Hi! I have some problems with the integral
\(\displaystyle \iiint_T\sqrt{x^2+y^2}z^4e^{z^4}dx\ dy\ dz\)
where
\(\displaystyle T=\{(x,y,z)\in\mathbb{R}^3:\sqrt{x^2+y^2}\leq z\leq 1\}\)
I have tried to change it to spherical and cylindrical coordinates but... nothing
Can someone help me?
Thanks
Wellcome on MHB laura!... may be that the best way is to separate the integrations in the following way...

$\displaystyle I = \int_{A} \sqrt{x^{2}+y^{2}}\ dx\ dy\ \int_{\sqrt{x^{2}+y^{2}}}^{1} z^{4}\ e^{z^{4}}\ dz$ (1)

... where A is the unit circle on the xy plane. First You solve the integral in z and then You can change the integral in x and y in polar coordinates...

Kind regards

$\chi$ $\sigma$
 

laura123

Member
May 2, 2013
28
Re: triple integral

Thanks $\chi\sigma$ but the problem is in $\int z^4 e^{z^4}dz$...
 

Opalg

MHB Oldtimer
Staff member
Feb 7, 2012
2,725
Re: triple integral

Hi! I have some problems with the integral
\(\displaystyle \iiint_T\sqrt{x^2+y^2}z^4e^{z^4}dx\ dy\ dz\)
where
\(\displaystyle T=\{(x,y,z)\in\mathbb{R}^3:\sqrt{x^2+y^2}\leq z\leq 1\}\)
I have tried to change it to spherical and cylindrical coordinates but... nothing
Can someone help me?
Thanks
Step 1. Convert to cylindrical coordinates: $$\iiint_T\sqrt{x^2+y^2}z^4e^{z^4}dx\, dy\, dz = \int_0^1\int_r^1\int_0^{2\pi} rz^4e^{z^4}\,rd\theta\, dz\, dr = 2\pi\int_0^1\int_r^1r^2z^4e^{z^4}dz\, dr$$ (doing the $\theta$ integral first).

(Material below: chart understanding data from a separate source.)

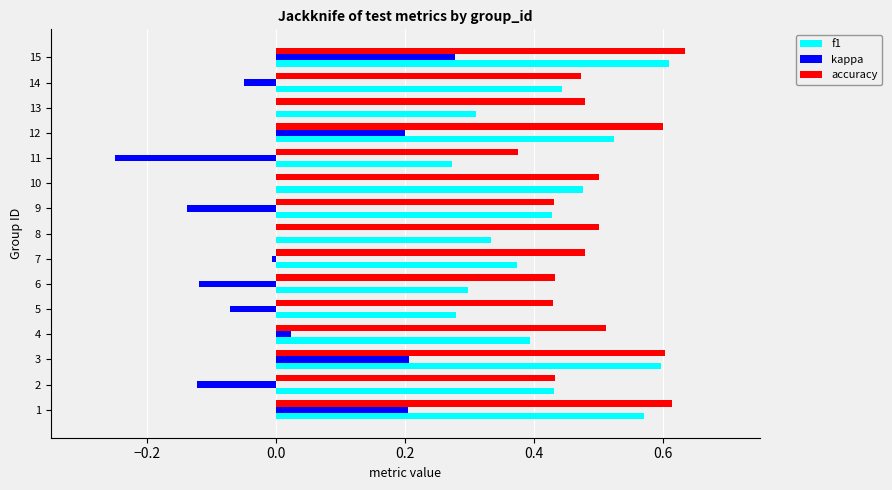

The f1 series shows 0.6 at 3. True or false?

True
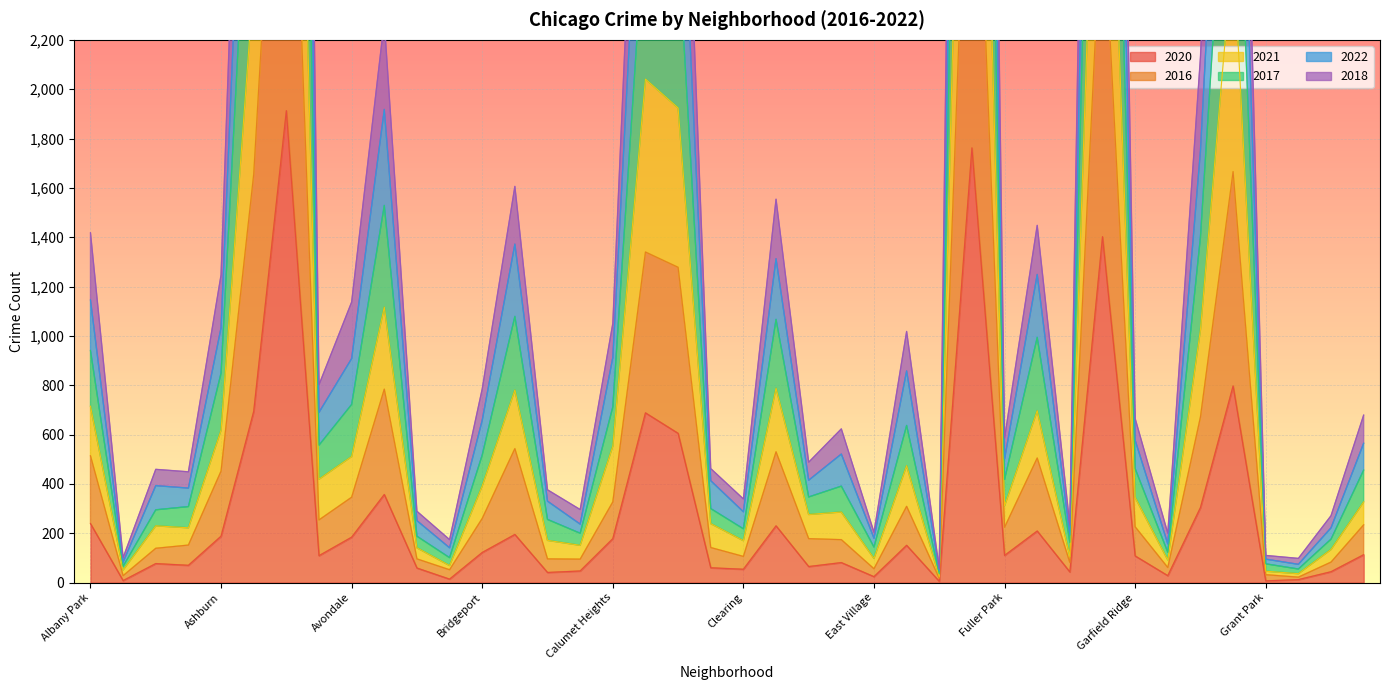

Which series has the widest spread of values?

2017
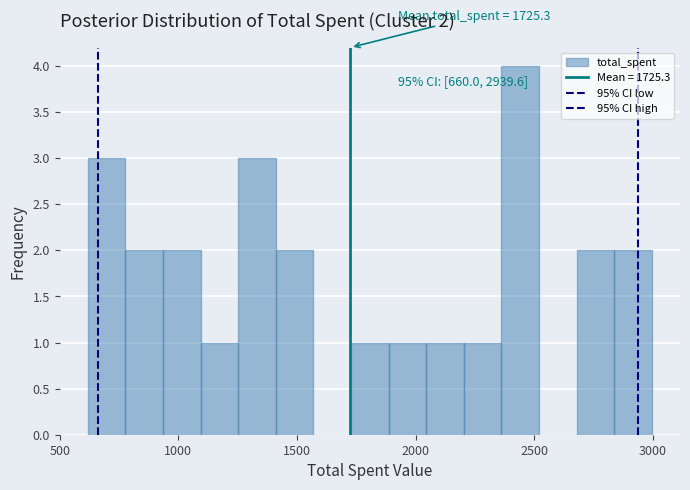

Read against the x-axis, roughly where is the centre of the tallest bar?

2450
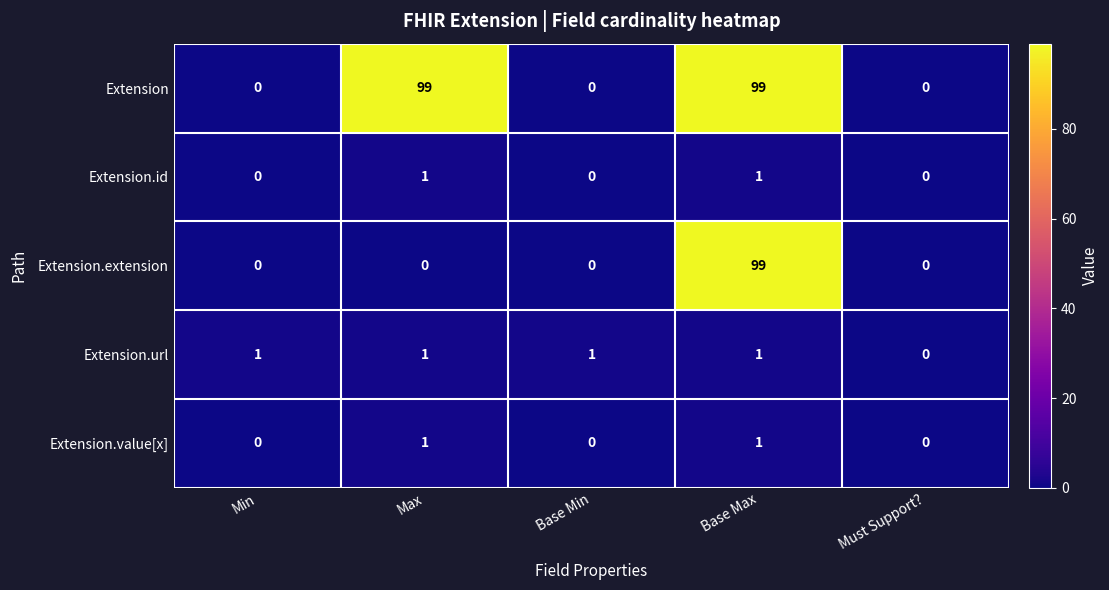

How many series are shown in this chart?

5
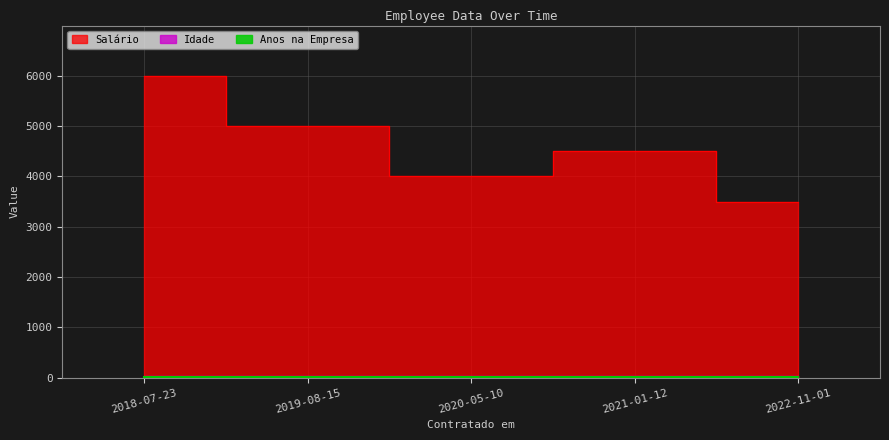

Which category has the highest value across all series?

2018-07-23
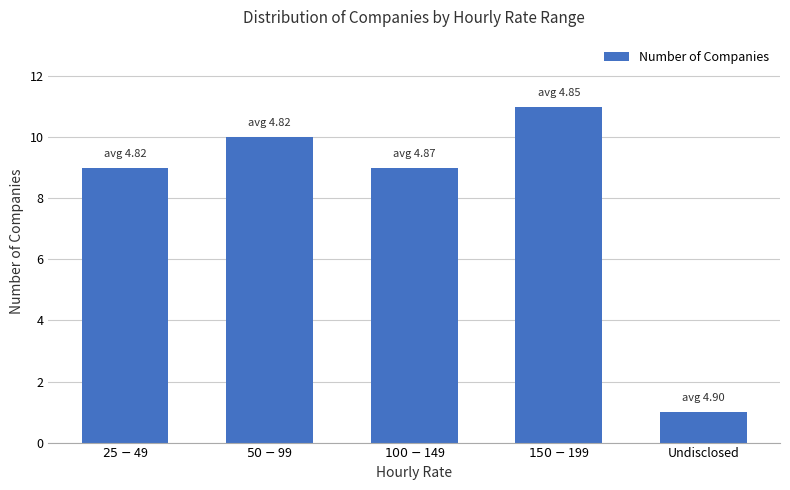

What is the maximum value shown in the chart?

11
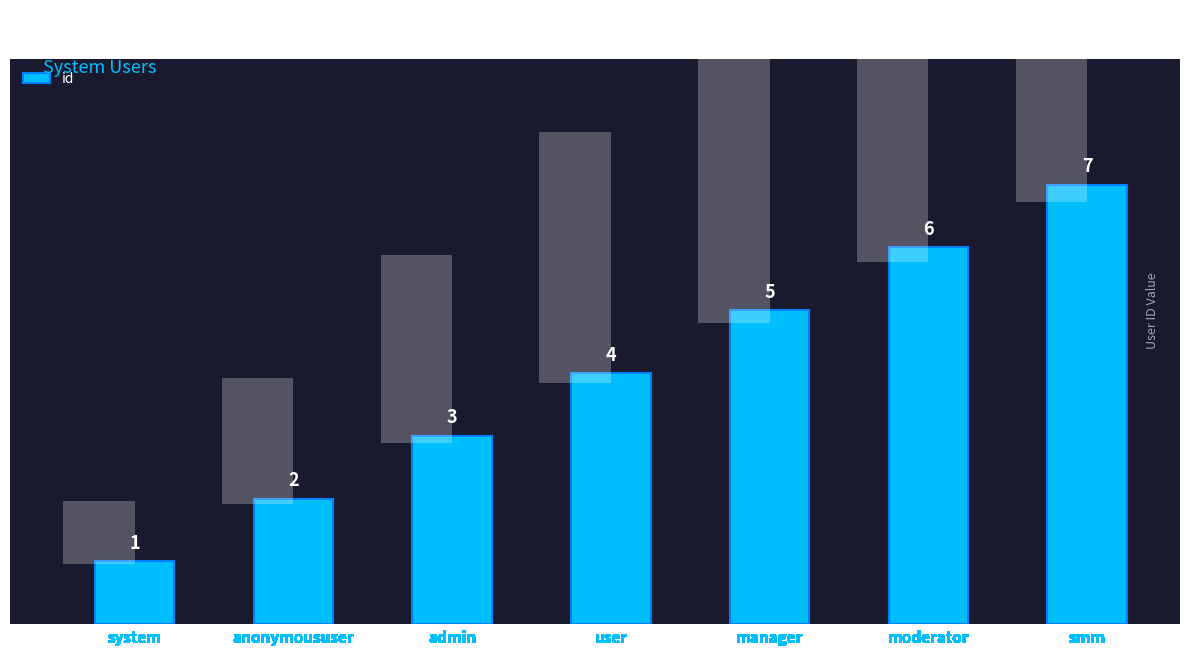

What is the average value?

4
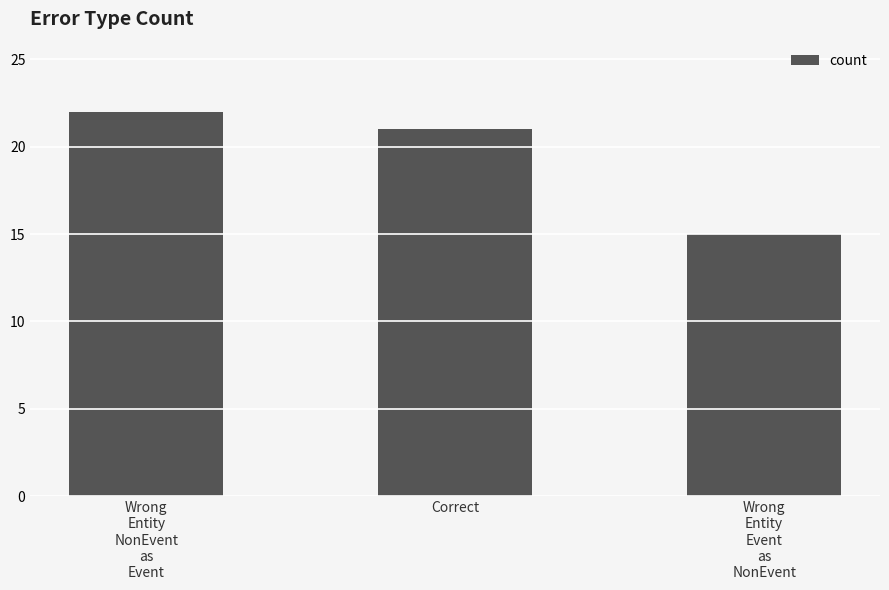

Reading left to right, transcribe all the data shown in this chart.

Wrong
Entity
NonEvent
as
Event=22	Correct=21	Wrong
Entity
Event
as
NonEvent=15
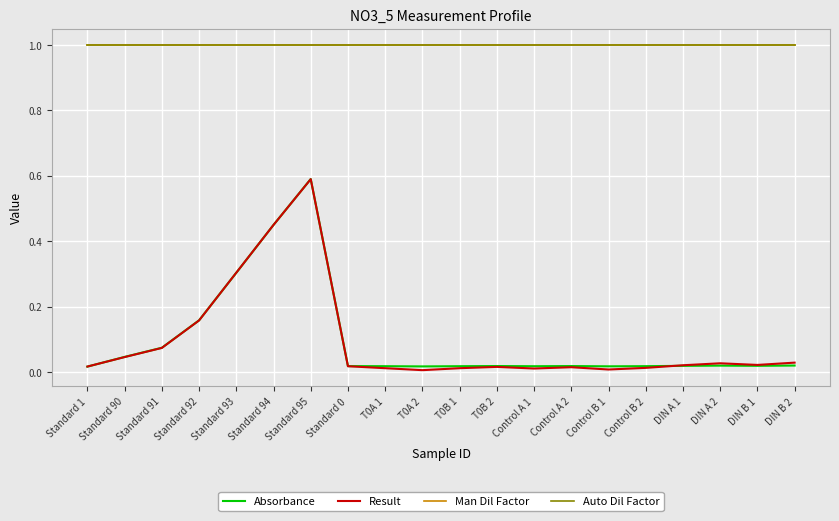

What value does the Man Dil Factor series have at Control B 2?

1.0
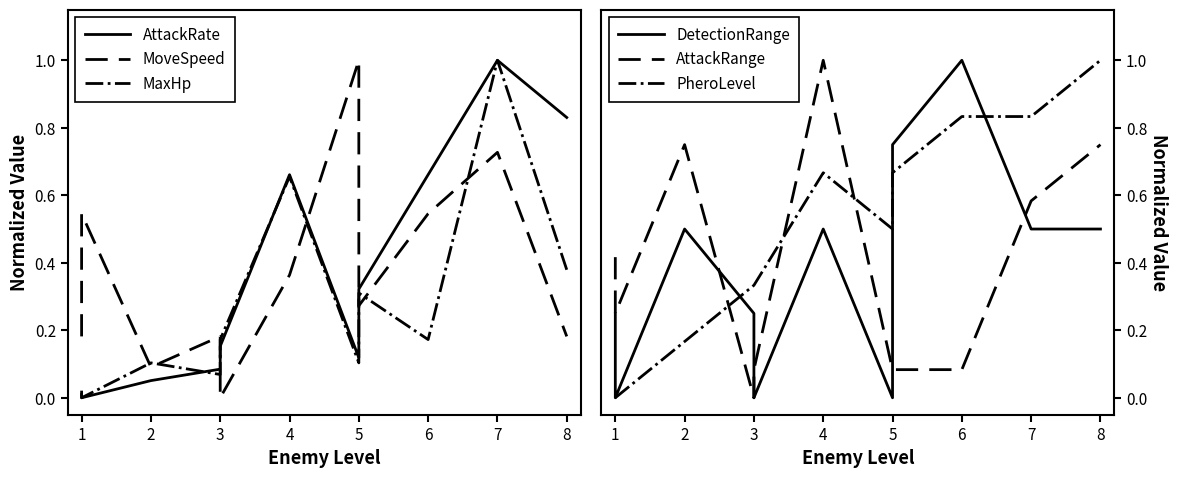

Where do AttackRange and MoveSpeed first cross each other?

1 and 1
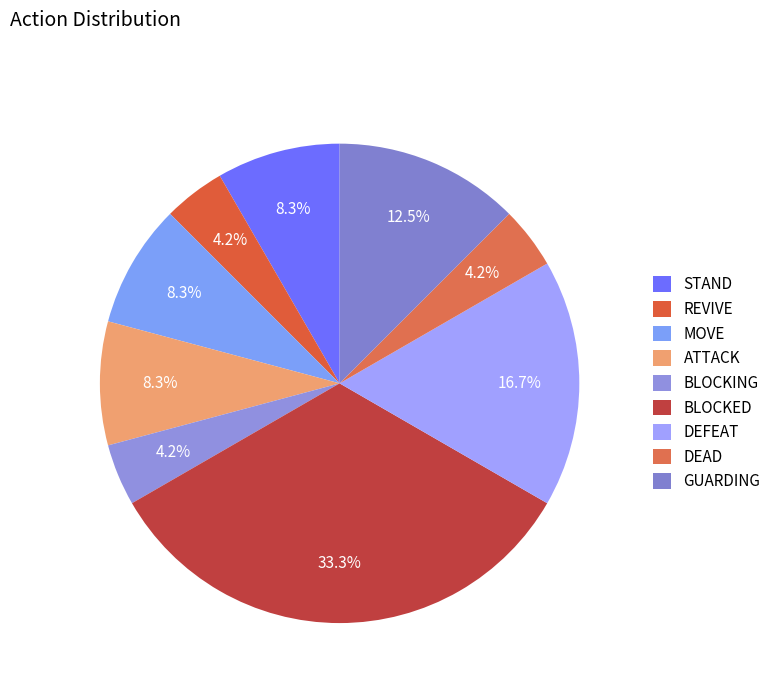

Which has a higher value, BLOCKED or DEFEAT?

BLOCKED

Step 2. Change the order of integration. The integral is over a triangular region in the $(r,z)$-plane. If $z$ goes from $r$ to $1$ (and then $r$ goes from $0$ to $1$), then when you switch the order, you find that $r$ goes from $0$ to $z$ (and then $z$ goes from $0$ to $1$). Thus the integral becomes $$2\pi\int_0^1\int_0^zr^2z^4e^{z^4}dr\,dz = 2\pi\int_0^1\frac{z^3}3z^4e^{z^4}dz,$$ which you can evaluate by making the substitution $u=z^4$.